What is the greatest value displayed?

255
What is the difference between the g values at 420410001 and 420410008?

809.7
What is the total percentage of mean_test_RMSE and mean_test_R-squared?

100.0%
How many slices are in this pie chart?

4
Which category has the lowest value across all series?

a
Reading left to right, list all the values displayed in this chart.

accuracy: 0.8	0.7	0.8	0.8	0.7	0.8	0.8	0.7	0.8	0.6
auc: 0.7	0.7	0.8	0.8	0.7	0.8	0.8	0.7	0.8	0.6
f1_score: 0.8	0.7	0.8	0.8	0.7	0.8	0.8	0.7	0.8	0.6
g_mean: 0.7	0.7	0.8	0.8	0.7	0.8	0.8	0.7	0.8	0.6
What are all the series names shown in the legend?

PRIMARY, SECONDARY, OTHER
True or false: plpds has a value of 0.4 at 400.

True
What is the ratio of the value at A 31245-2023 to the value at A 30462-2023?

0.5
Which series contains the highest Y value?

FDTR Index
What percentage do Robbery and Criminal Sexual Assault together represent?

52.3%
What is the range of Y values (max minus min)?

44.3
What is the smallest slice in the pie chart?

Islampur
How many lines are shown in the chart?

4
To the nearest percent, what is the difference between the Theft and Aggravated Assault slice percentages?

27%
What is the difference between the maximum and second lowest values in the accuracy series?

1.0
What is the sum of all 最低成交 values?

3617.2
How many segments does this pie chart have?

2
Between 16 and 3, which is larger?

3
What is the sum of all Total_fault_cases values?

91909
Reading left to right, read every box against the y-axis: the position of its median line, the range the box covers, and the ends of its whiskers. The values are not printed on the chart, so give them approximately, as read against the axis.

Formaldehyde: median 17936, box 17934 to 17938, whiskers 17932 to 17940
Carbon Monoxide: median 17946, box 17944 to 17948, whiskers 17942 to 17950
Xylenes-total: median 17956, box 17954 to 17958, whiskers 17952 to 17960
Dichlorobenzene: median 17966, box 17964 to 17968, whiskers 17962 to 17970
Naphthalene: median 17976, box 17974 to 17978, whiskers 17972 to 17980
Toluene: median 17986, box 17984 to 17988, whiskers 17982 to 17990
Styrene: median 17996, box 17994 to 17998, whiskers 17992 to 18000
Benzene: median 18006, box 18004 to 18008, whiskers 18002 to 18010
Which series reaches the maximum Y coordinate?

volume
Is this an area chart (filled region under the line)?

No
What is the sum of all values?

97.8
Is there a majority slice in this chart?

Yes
=-=-=
▶ Problem details: Can you copy all of the items above word for word, leaving nothing out?

▶ Response:
What is the greatest value displayed?

255
What is the difference between the g values at 420410001 and 420410008?

809.7
What is the total percentage of mean_test_RMSE and mean_test_R-squared?

100.0%
How many slices are in this pie chart?

4
Which category has the lowest value across all series?

a
Reading left to right, list all the values displayed in this chart.

accuracy: 0.8	0.7	0.8	0.8	0.7	0.8	0.8	0.7	0.8	0.6
auc: 0.7	0.7	0.8	0.8	0.7	0.8	0.8	0.7	0.8	0.6
f1_score: 0.8	0.7	0.8	0.8	0.7	0.8	0.8	0.7	0.8	0.6
g_mean: 0.7	0.7	0.8	0.8	0.7	0.8	0.8	0.7	0.8	0.6
What are all the series names shown in the legend?

PRIMARY, SECONDARY, OTHER
True or false: plpds has a value of 0.4 at 400.

True
What is the ratio of the value at A 31245-2023 to the value at A 30462-2023?

0.5
Which series contains the highest Y value?

FDTR Index
What percentage do Robbery and Criminal Sexual Assault together represent?

52.3%
What is the range of Y values (max minus min)?

44.3
What is the smallest slice in the pie chart?

Islampur
How many lines are shown in the chart?

4
To the nearest percent, what is the difference between the Theft and Aggravated Assault slice percentages?

27%
What is the difference between the maximum and second lowest values in the accuracy series?

1.0
What is the sum of all 最低成交 values?

3617.2
How many segments does this pie chart have?

2
Between 16 and 3, which is larger?

3
What is the sum of all Total_fault_cases values?

91909
Reading left to right, read every box against the y-axis: the position of its median line, the range the box covers, and the ends of its whiskers. The values are not printed on the chart, so give them approximately, as read against the axis.

Formaldehyde: median 17936, box 17934 to 17938, whiskers 17932 to 17940
Carbon Monoxide: median 17946, box 17944 to 17948, whiskers 17942 to 17950
Xylenes-total: median 17956, box 17954 to 17958, whiskers 17952 to 17960
Dichlorobenzene: median 17966, box 17964 to 17968, whiskers 17962 to 17970
Naphthalene: median 17976, box 17974 to 17978, whiskers 17972 to 17980
Toluene: median 17986, box 17984 to 17988, whiskers 17982 to 17990
Styrene: median 17996, box 17994 to 17998, whiskers 17992 to 18000
Benzene: median 18006, box 18004 to 18008, whiskers 18002 to 18010
Which series reaches the maximum Y coordinate?

volume
Is this an area chart (filled region under the line)?

No
What is the sum of all values?

97.8
Is there a majority slice in this chart?

Yes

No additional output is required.